If I pop a 43" shaft into a driver head what overall playing length will it be? I know all heads are different but just looking for a roughish answer as I've seen several shaft pulls I quite fancy all coming in at 43".
I don't have the driver head yet so can't measure.


----------



## the_coach (Feb 4, 2015)

depends some on the footprint on the head, whether it's a more normal classic head or one that been 'squashed' to a flatter footprint to put the cg further back to help get the ball up - but that difference will be minimal.

so assuming you don't cut the shaft down & used the full length of the 43" it's going to work out to the handicap players average driver length you would get off the rack so around 45", 45&1/4".
(average length of a driver on the PGA is 44&1/4")

the shaft would on average fit down into the hosel up to the stop at around 1&1/4", can vary some depending on manufacturer.


----------



## Foxholer (Feb 4, 2015)

As the_coach posted, it really depends on the particular head.

There are some heads where the depth is 1.25", while there are others where the shaft goes all the way to the ground (bore-thru). And there are even some flavours (Callaway FT3s for example) where different styles can be found in 'the same' head!

The obvious thing to do is to determine which sort of head you have and butt-trim to get your desired length. However, if there's a grip already on the shaft and you don't want to replace it, you are a bit knackered for choice anyway.

The attribute you are after if the 'bottom of bore to ground line' measurement (BBGM). Simply add that to your shaft length and it will give the playing length.


----------



## shewy (Feb 4, 2015)

Just got a reply from Steve at Geek, 1 1/2" so would play at 44 1/2".
Could put a shaft extender in I guess


----------



## the_coach (Feb 4, 2015)

what's the 1&1/2" measurement referring to. just the length of the hosel itself?

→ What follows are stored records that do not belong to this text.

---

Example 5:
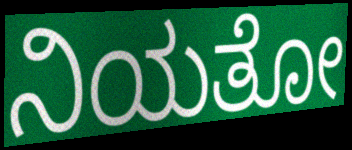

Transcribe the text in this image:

ನಿಯತೋ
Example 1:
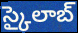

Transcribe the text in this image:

స్కైలాబ్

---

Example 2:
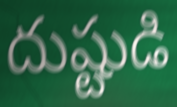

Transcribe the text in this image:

దుష్టుడి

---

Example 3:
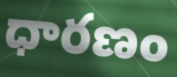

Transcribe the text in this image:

ధారణం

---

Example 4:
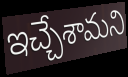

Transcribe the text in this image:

ఇచ్చేశామని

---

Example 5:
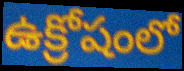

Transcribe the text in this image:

the overall length measurement of any club (bar putter) is taken when the club is soled, middle of sole parallel to ground so the club is at 'true' lie. then a fitter would put the 48" steel on the ground & up the back of the shaft (back of shaft being nearest to you in the address position) & measure the whole length from ground up to the point where the 'cap' of the grip starts, so not counting the round cap.


----------



## shewy (Feb 5, 2015)

Its referring to the bottom of the hosel bore to the floor i.e where the bottom of the shaft touches when inserted, so 43" shaft then 1 1/2" to the floor so overall playing length if 44 1/2"
Not that that's a bad thing,I may try it at that length, I can always extend it if needs be.


----------



## the_coach (Feb 5, 2015)

have not used a driver at 45" long for quite some time myself. can recommend a shorter length for sure. think it would be well worth giving that length a real good go first.

out of interest what driver head is it. typically with the majority of the latest heads the bbgl is 2".

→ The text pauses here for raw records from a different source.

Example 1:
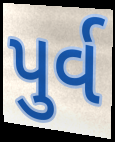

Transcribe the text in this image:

પુર્વ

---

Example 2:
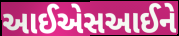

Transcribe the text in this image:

આઈએસઆઈને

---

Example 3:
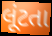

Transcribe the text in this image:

લૂંટતા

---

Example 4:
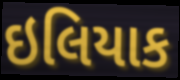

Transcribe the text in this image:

ઇલિયાક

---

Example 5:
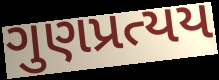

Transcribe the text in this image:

ગુણપ્રત્યય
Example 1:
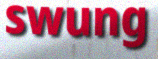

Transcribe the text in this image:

swung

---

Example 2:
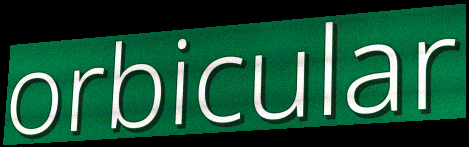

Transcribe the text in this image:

orbicular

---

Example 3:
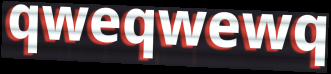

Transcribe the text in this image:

qweqwewq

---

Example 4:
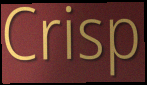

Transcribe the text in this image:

Crisp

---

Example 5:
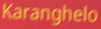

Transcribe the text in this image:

Karanghelo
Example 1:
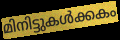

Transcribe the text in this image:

മിനിട്ടുകൾക്കകം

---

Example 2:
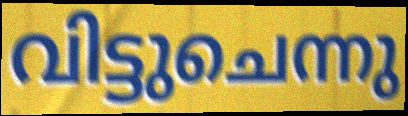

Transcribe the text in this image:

വിട്ടുചെന്നു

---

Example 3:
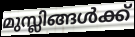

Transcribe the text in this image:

മുസ്ലിങ്ങൾക്ക്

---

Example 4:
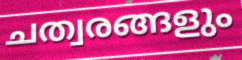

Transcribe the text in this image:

ചത്വരങ്ങളും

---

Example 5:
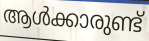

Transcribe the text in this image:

ആൾക്കാരുണ്ട്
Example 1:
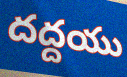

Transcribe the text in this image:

దద్దయు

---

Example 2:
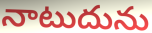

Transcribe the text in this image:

నాటుదును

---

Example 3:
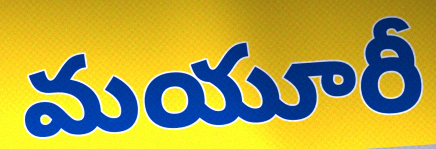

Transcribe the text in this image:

మయూరీ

if you do go down the line of using a graphite extender, (just $1.99 here, can use part of an old graphite shaft but requires some sanding down to get same diameter lip to shaft so you don't get a ridge). 

for half inch extra in length you'll add 3 swingweight points so 6grms in all. although only marginally, extending will 'soften' the shaft a tad & move the balance point nearer the handle.


----------



## shewy (Feb 5, 2015)

Its the head in my Sig, the Geek DCT, used one before and it's just an all round solid head, as I'm using a black tie then a slight softening would not be all that bad.
The shaft is 43" and comes gripped so I'll put it in and try it out at 44 1/2" for a while to see how I get on, being a touch on the short side it might work better for me anyway.
I did an experiment a while back and played a driver at 43" and honestly the distance difference was only 5-10 yards at most.
I ordered a shaft extender as I was ordering grips and ferrules anyway, so worst case if I find it's to long I'll stick an extra 1/2" or 1" on it.


----------